**** Dataset ****

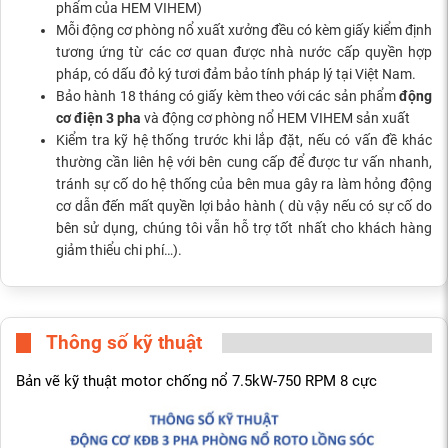
phẩm của HEM VIHEM)
Mỗi động cơ phòng nổ xuất xưởng đều có kèm giấy kiểm định
tương ứng từ các cơ quan được nhà nước cấp quyền hợp
pháp, có dấu đỏ ký tươi đảm bảo tính pháp lý tại Việt Nam.
Bảo hành 18 tháng có giấy kèm theo với các sản phẩm
động
cơ điện 3 pha
và động cơ phòng nổ HEM VIHEM sản xuất
Kiểm tra kỹ hệ thống trước khi lắp đặt, nếu có vấn đề khác
thường cần liên hệ với bên cung cấp để được tư vấn nhanh,
tránh sự cố do hệ thống của bên mua gây ra làm hỏng động
cơ dẫn đến mất quyền lợi bảo hành ( dù vậy nếu có sự cố do
bên sử dụng, chúng tôi vẫn hỗ trợ tốt nhất cho khách hàng
giảm thiểu chi phí…).
Thông số kỹ thuật
Bản vẽ kỹ thuật motor chống nổ 7.5kW-750 RPM 8 cực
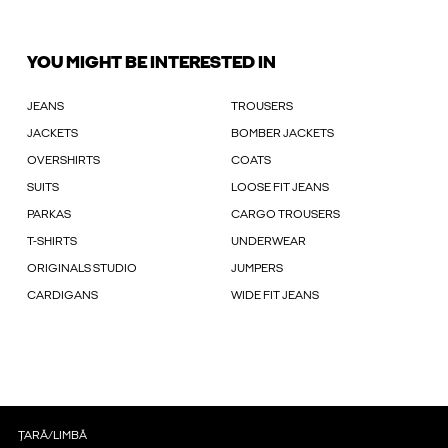
YOU MIGHT BE INTERESTED IN
JEANS
TROUSERS
JACKETS
BOMBER JACKETS
OVERSHIRTS
COATS
SUITS
LOOSE FIT JEANS
PARKAS
CARGO TROUSERS
T-SHIRTS
UNDERWEAR
ORIGINALS STUDIO
JUMPERS
CARDIGANS
WIDE FIT JEANS
ȚARĂ/LIMBĂ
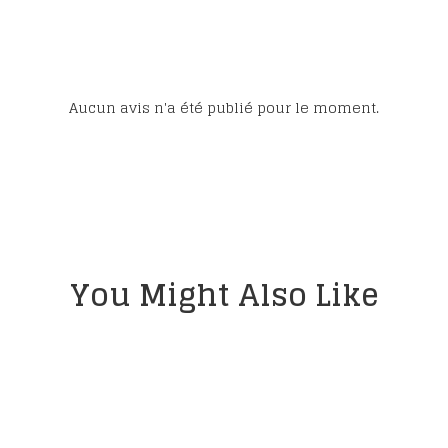
Aucun avis n'a été publié pour le moment.
You Might Also Like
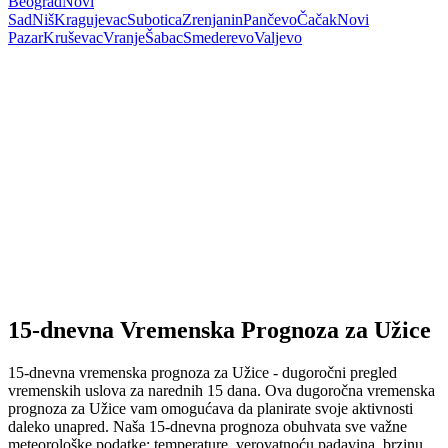
Beograd
Novi
Sad
Niš
Kragujevac
Subotica
Zrenjanin
Pančevo
Čačak
Novi
Pazar
Kruševac
Vranje
Šabac
Smederevo
Valjevo
15-dnevna Vremenska Prognoza za Užice
15-dnevna vremenska prognoza za Užice - dugoročni pregled
vremenskih uslova za narednih 15 dana. Ova dugoročna vremenska
prognoza za Užice vam omogućava da planirate svoje aktivnosti
daleko unapred. Naša 15-dnevna prognoza obuhvata sve važne
meteorološke podatke: temperature, verovatnoću padavina, brzinu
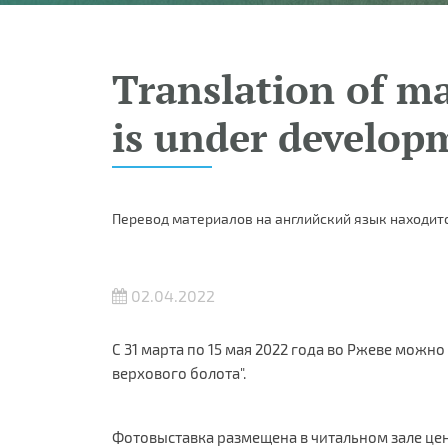
Translation of ma
is under develop
Перевод материалов на английский язык находитс
02.04.2022
С 31 марта по 15 мая 2022 года во Ржеве можн
верхового болота".
Фотовыставка размещена в читальном зале цен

****

Report the number of lines in the material above that contain "được". Nothing else is wanted.

2